The realistic NRI investing setup process
- Open or convert to NRE / NRO accounts at a chosen bank. NRE for repatriable funds; NRO for India-source income.
- Open PIS account at the chosen bank (NRE-PIS for repatriable equity activity).
- Open NRI demat account through a chosen broker. NRE-demat for repatriable; NRO-demat for non-repatriable.
- Complete NRI KYC compliance for mutual fund and equity transactions — typically handled through CDSL Ventures (CVL) KYC infrastructure.
- For US-tax-resident NRIs: Consult a cross-border tax advisor on PFIC implications before adding mutual fund holdings. The default treatment is unfavourable; alternatives include direct equity or US-domiciled funds with India exposure.
- Set up SIP or invest lumpsum following the chosen strategy. Index-fund-core with active-fund satellite is a common NRI starting allocation.
- Annual review and tax filing for both Indian and country-of-residence sides.
Common NRI investing mistakes
- Investing in Indian mutual funds as a US tax resident without understanding PFIC. The tax consequence can be substantial.
- Mixing PIS and non-PIS routing. RBI rules require consistency; mixing produces compliance issues.
- Not converting resident demat to NRI status. Operating equity activity in resident demat after becoming NRI violates exchange rules.
- Holding mutual funds via parents' / family accounts as gift-back arrangement. Tax authorities in both jurisdictions scrutinise this; the structural risk outweighs the convenience.
- Selecting regular plans without realising the structural cost. Direct plans give better long-term returns for self-directed investors.
Final thoughts
Indian mutual fund and equity investing for NRIs is a structurally workable but operationally complex pathway. The setup investment in NRE / PIS / demat / KYC infrastructure pays off over decades of disciplined investing. The single most important caveat for US-based NRIs is the PFIC complexity that makes Indian mutual fund holdings substantially less attractive than they look on the surface — direct equity or US-domiciled India-exposed funds often produce cleaner tax outcomes.
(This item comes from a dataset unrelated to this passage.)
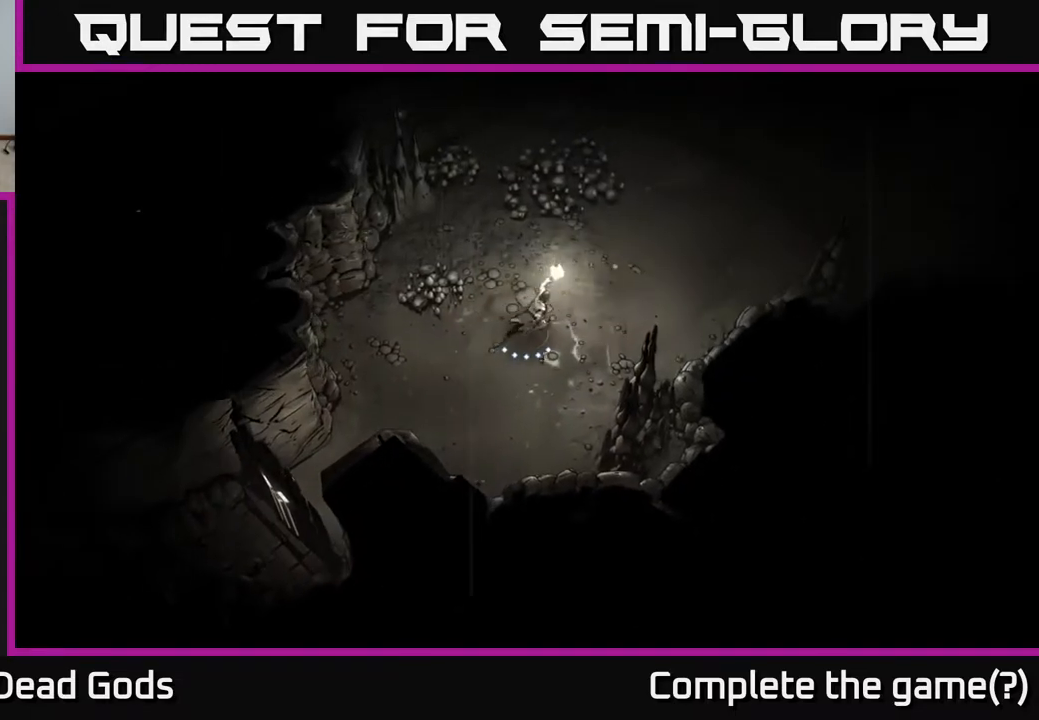
{"buttons": [], "left_stick": "up-right", "right_stick": "center", "events": []}
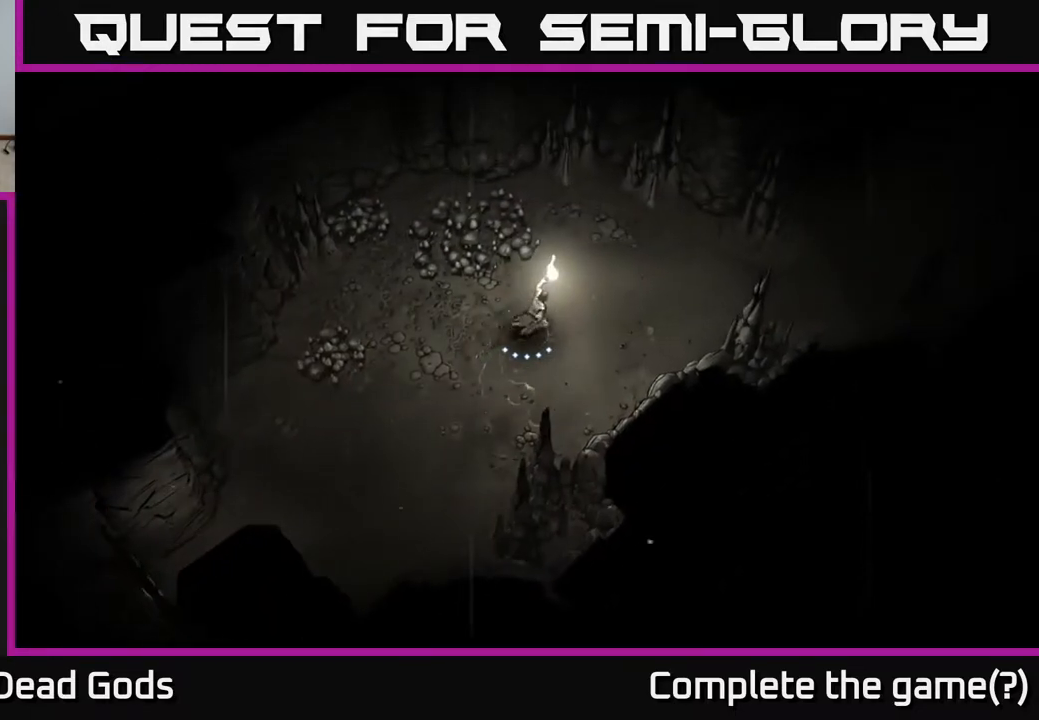
{"buttons": [], "left_stick": "up-right", "right_stick": "center", "events": []}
For broader NRI investment context, NRI Globe's NRI investment guide covers the asset-class allocation framework. For account-side infrastructure, the NRE / NRO / FCNR decision tree covers the banking foundation that PIS sits on top of. For tax-side framework including PFIC details, see the NRI tax filing guide.
Informational only — not investment, tax or legal advice. NRI investing in Indian markets involves SEBI, RBI, Income Tax Act and country-of-residence tax considerations. Engage qualified financial advisors and cross-border tax professionals for specific situations. Rules, fees and procedures change; verify current information before acting.